- [Page extract]:
++++++

As reported in previous blog posts (here, here, and more recently here), mainstream large-scale web archiving tools and systems, including those at Stanford Libraries, proved to be inadequate for capturing the range of interactive features at the heart of the works we were publishing. Mainly, tools like Archive-It, the Wayback Machine, and systems built on those frameworks–while great at capturing a lot of frequently updated top-level web content–were not as good at delving into the depths of a single, fixed, more complex work. So we were excited to learn in 2017 about Webrecorder, a web archiving toolset built on an alternative framework more amenable to the capture and replay of the kind of content we were publishing. Over the next two years, we developed an informal partnership with the Webrecorder team as we experimented with deep manual crawling of our publications. And when it became clear that Webrecorder was the right tool for our content, we formalized a partnership with their development team in our next grant proposal, naming them as subawardee for the continued development of, including customized features for, an improved toolset based on the one that had proven to be so effective at archiving our unique and varied digital publications.
At the beginning of 2020, work began on a year-long partnership to create web archives of our existing publications. These archives would serve as real-life use cases for the broader development of a web archiving toolset that could also serve future publications and would also benefit a wider user group. Starting with a set of objectives laid out and enumerated in the grant proposal in 2019 in collaboration with Webrecorder’s then associate director of partnerships Anna Perricci, Ilya Kreymer and I mapped out a timeline for the year. The first couple months would be devoted to scoping SUP’s six digital publications and identifying the components of their architecture; the next few months would be devoted to technical development, and the rest of the year would focus on documentation and dissemination of our work among the web archiving and publishing communities. What follows here is a broad description of the work completed so far, and you can read Ilya Kreymer’s more detailed account of that work and its implications for the web archiving community on the Webrecorder blog.

++++++

- [Supplied entries]:
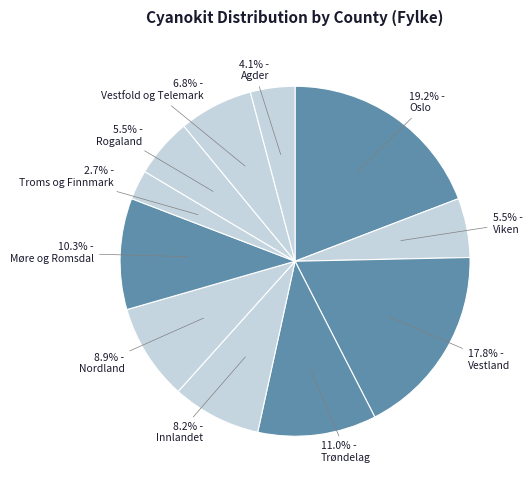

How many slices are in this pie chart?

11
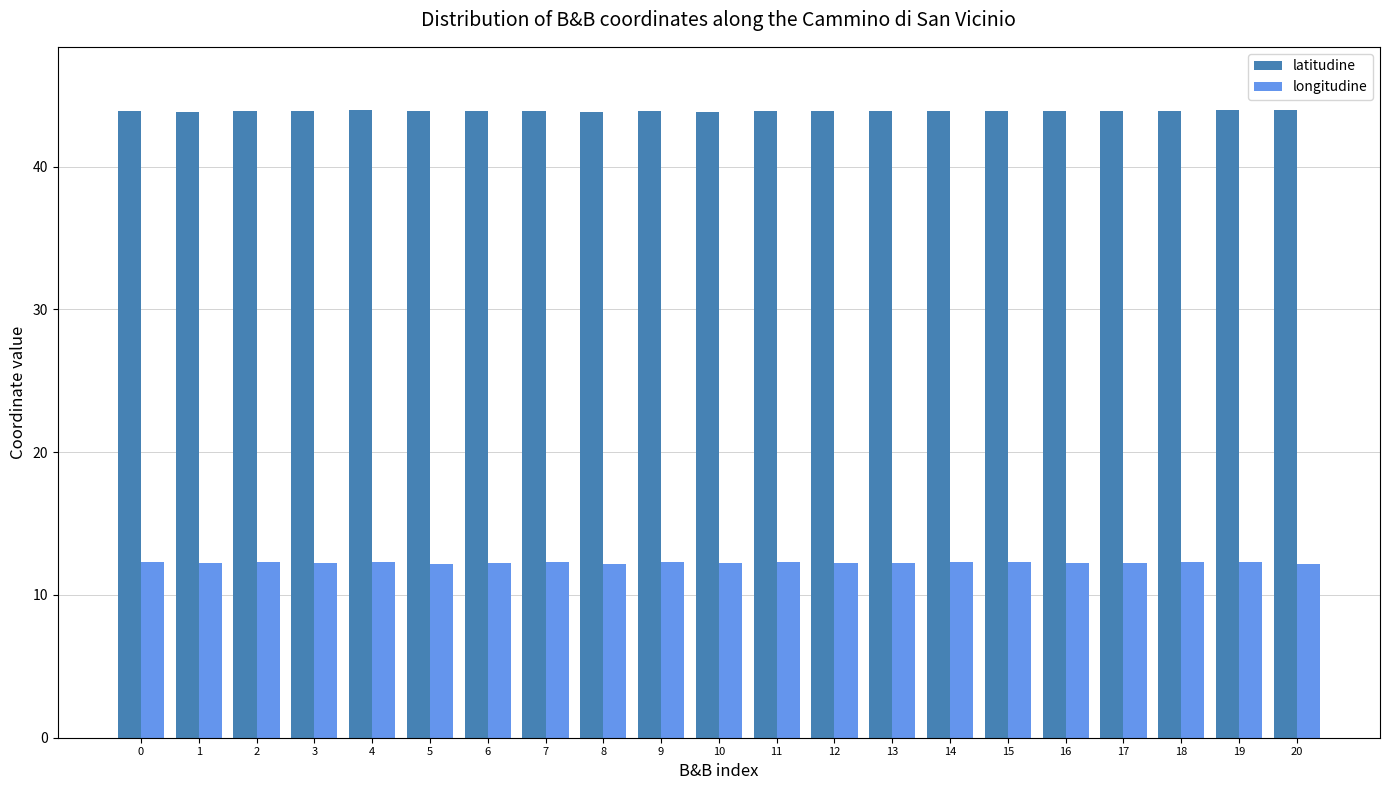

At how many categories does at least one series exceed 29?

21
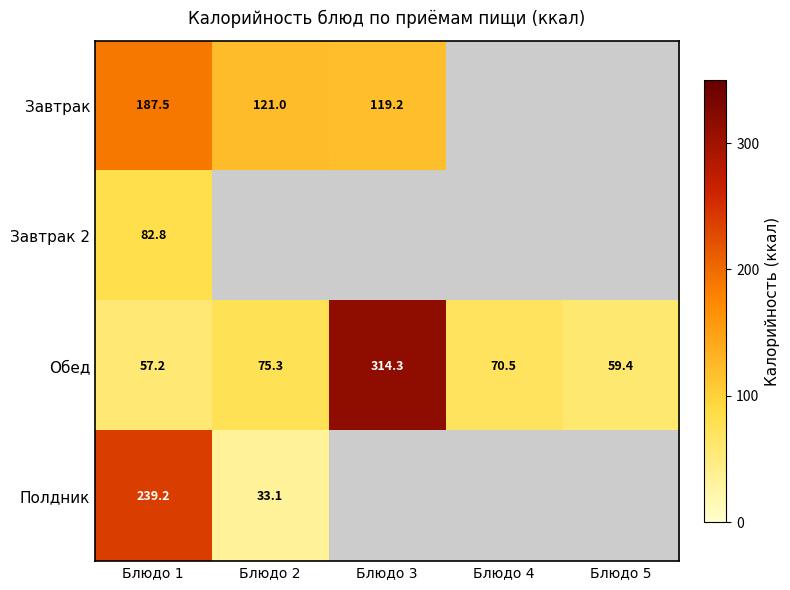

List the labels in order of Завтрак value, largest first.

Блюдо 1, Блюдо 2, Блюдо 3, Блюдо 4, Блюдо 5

++++++

- [Parts of the exercise]:
1. Answer these questions about the web archiving text:
(a) In what year did the team learn about Webrecorder?
(b) How many digital publications did SUP have to scope?
(c) How long was the partnership that began at the start of 2020?
2. Put the lines of the chart entries in Block 1 into a Markdown table with the columns Row and Entry line. Skip blank lines, and leave the pictures out.

- [Results of the exercise]:
1.
(a) 2017
(b) Six
(c) A year

2.
| Row | Entry line |
|---|---|
| 1 | How many slices are in this pie chart? |
| 2 | 11 |
| 3 | At how many categories does at least one series exceed 29? |
| 4 | 21 |
| 5 | List the labels in order of Завтрак value, largest first. |
| 6 | Блюдо 1, Блюдо 2, Блюдо 3, Блюдо 4, Блюдо 5 |